Uma vez que vemos certas coisas com os olhos da mente é impossível "desvê-las". Quem se dá conta da complexidade das relações entre os seres vivos de um ecossistema, por exemplo, inevitavelmente passa a caminhar pelo mundo enxergando uma trama antes invisível de fios a conectar os mais diferentes organismos.
Ocorre que essa teia é ainda mais onipresente do que haviam demonstrado os cientistas até agora, com conexões insuspeitas que influenciam o resto do tecido mesmo quando não parecem estar amarradas diretamente aos fios que estão alterando.
À primeira vista, parece algo quase mágico, e talvez faça sentido que o cenário dessa descoberta seja uma planta mais conhecida por estrelar cantigas infantis. Trata-se do alecrim-do-campo (Baccharis dracunculifolia), encontrado, entre outros lugares, na serra do Cipó, em Minas Gerais. (Sim, é aquele alecrim, "que nasceu no campo sem ser semeado". Bendita Galinha Pintadinha. Quem teve filhos ou netos pequenos nas últimas décadas certamente sabe do que estou falando.)

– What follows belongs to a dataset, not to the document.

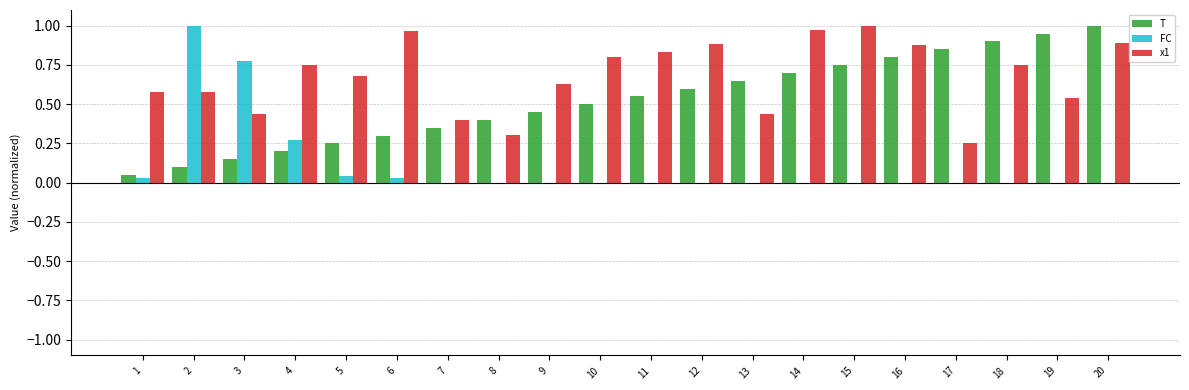

At which label does T reach its peak?

20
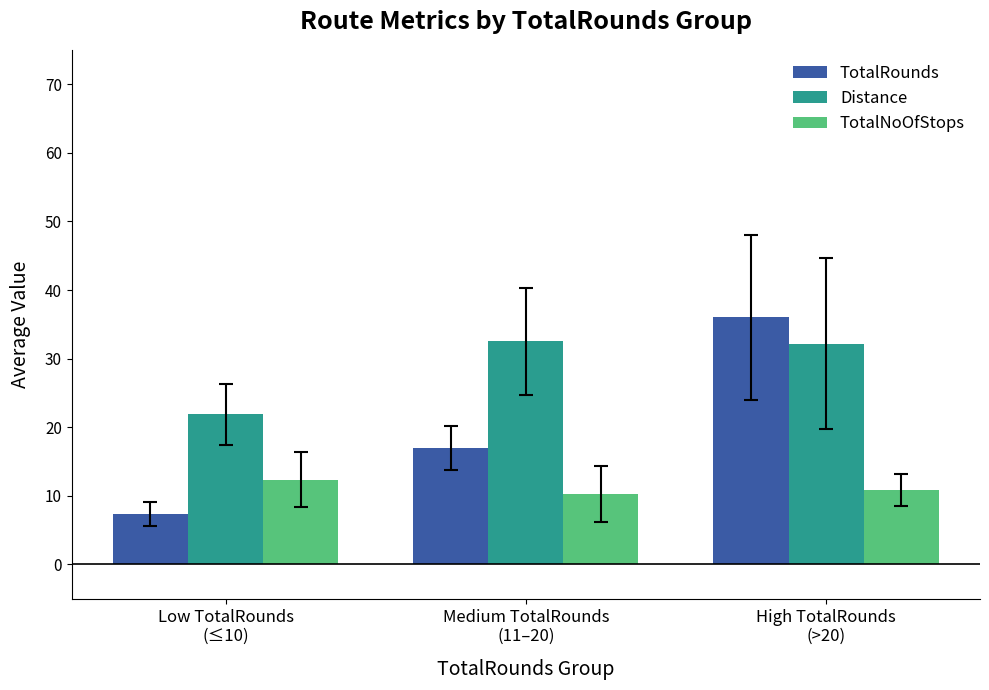

Are the bars grouped side by side (vs. stacked)?

Yes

O alecrim-do-campo, gentil leitor, é um mundo em miniatura. Nesse arbusto podem ser encontradas pelo menos 15 espécies de formigas, nove tipos de predadores (aranhas e joaninhas —sim, muitas joaninhas são onças em miniatura), 41 espécies de insetos herbívoros.
Calma, não acabou. O vegetal abriga ainda 17 tipos diferentes de galhadores —no caso do alecrim, são insetos que produzem tumores, as chamadas galhas, nos tecidos da planta e se desenvolvem lá dentro. As galhas podem ainda ter inquilinos –animais que não as criaram, mas que se instalam nelas mesmo assim. E, por fim, cerca de 50 espécies de vespas parasitam os insetos galhadores.

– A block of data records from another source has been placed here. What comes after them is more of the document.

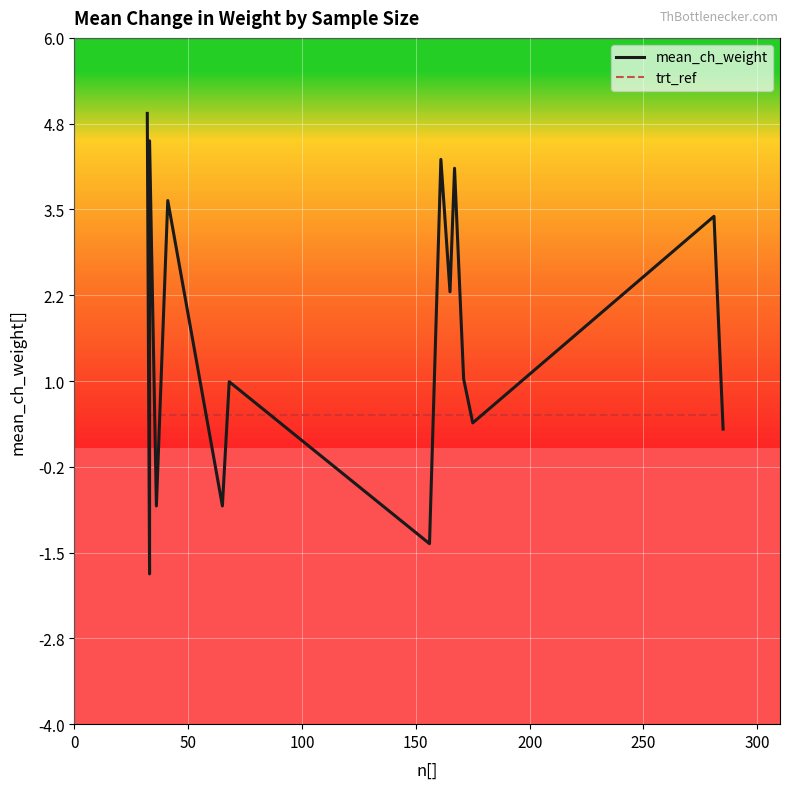

Which series ends up on top after the final intersection of mean_ch_weight and trt_ref?

trt_ref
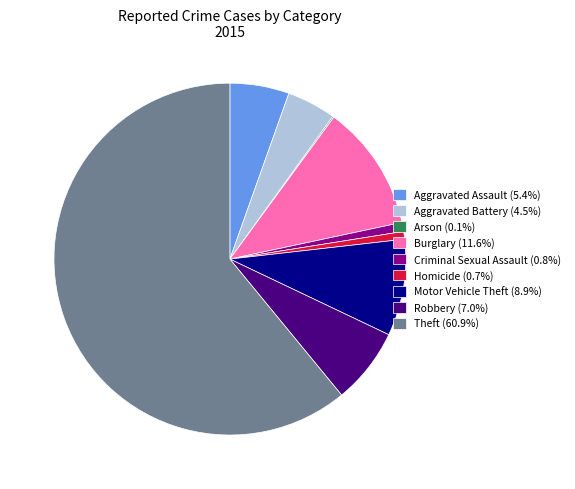

Between Aggravated Battery and Robbery, which is larger?

Robbery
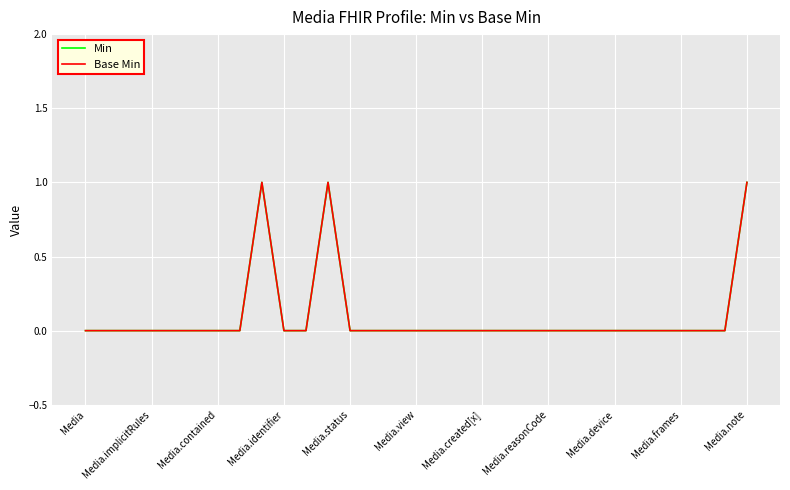

Does the chart have visible grid lines?

Yes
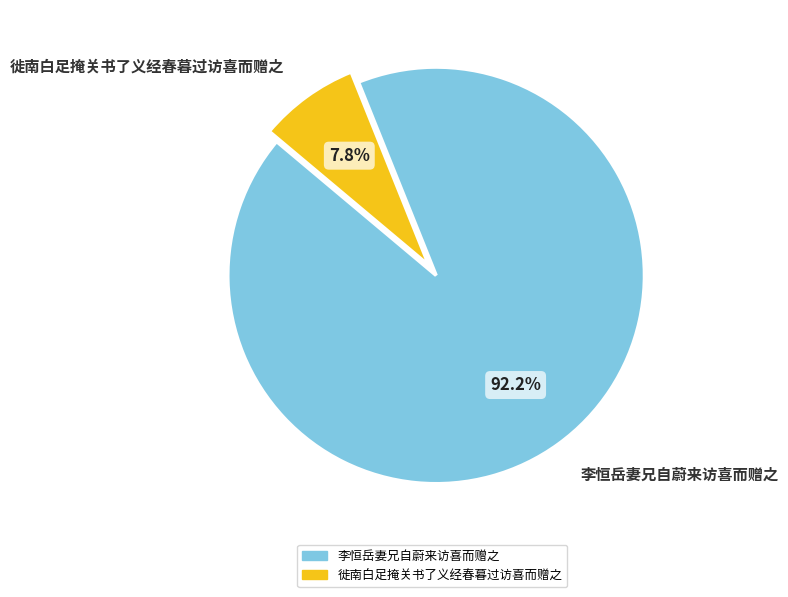

How many segments does this pie chart have?

2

Esses números, capazes de deixar qualquer um zonzo, foram fornecidos a este escriba por Milton Barbosa, pesquisador de pós-doutorado na UFMG (Universidade Federal de Minas Gerais).
Junto com Geraldo Wilson Fernandes, também da UFMG, e Rebecca Morris, da Universidade de Oxford (Reino Unido), Barbosa é autor de um estudo publicado recentemente sobre o microcosmo do alecrim-do-campo na revista especializada Current Biology. Com experimentos simples e muita paciência, o trio mostrou que a invisibilidade das conexões indiretas entre seres vivos pode ser "desligada" temporariamente, revelando toda a sua complexidade.
Barbosa e seus colegas buscavam detectar interações que fossem mais sutis do que as que acontecem diretamente entre duas espécies, como a predação praticada pelas joaninhas contra outros animaizinhos ou o parasitismo das vespas vitimando os insetos galhadores. A pergunta era: remover uma terceira espécie, que aparentemente não tem nada a ver com essas interações diretas, seria capaz de modificar as relações mais visíveis entre predadores e presas, por exemplo?
Eles testaram a ideia deixando algumas plantas sem formigas (por meio de uma resina que impedia que elas subissem no caule) ou, em outros exemplares de alecrim, retirando as galhas. Com isso, eles construíram uma "rede de efeitos" dessas manipulações —e verificaram que a maioria das interações diretas entre espécies foi alterada pela exclusão de um único elemento da teia que, aparentemente, não tinha nada a ver com a história.
"É o primeiro estudo a testar experimentalmente a existência generalizada e a importância de uma rede de interações ocultas", escrevem os pesquisadores. O trabalho reforça como é difícil prever as consequências de uma intervenção descuidada em tamanha complexidade.
Sair tropeçando em fios invisíveis não me parece uma ideia razoável para uma espécie tão jovem quanto a nossa.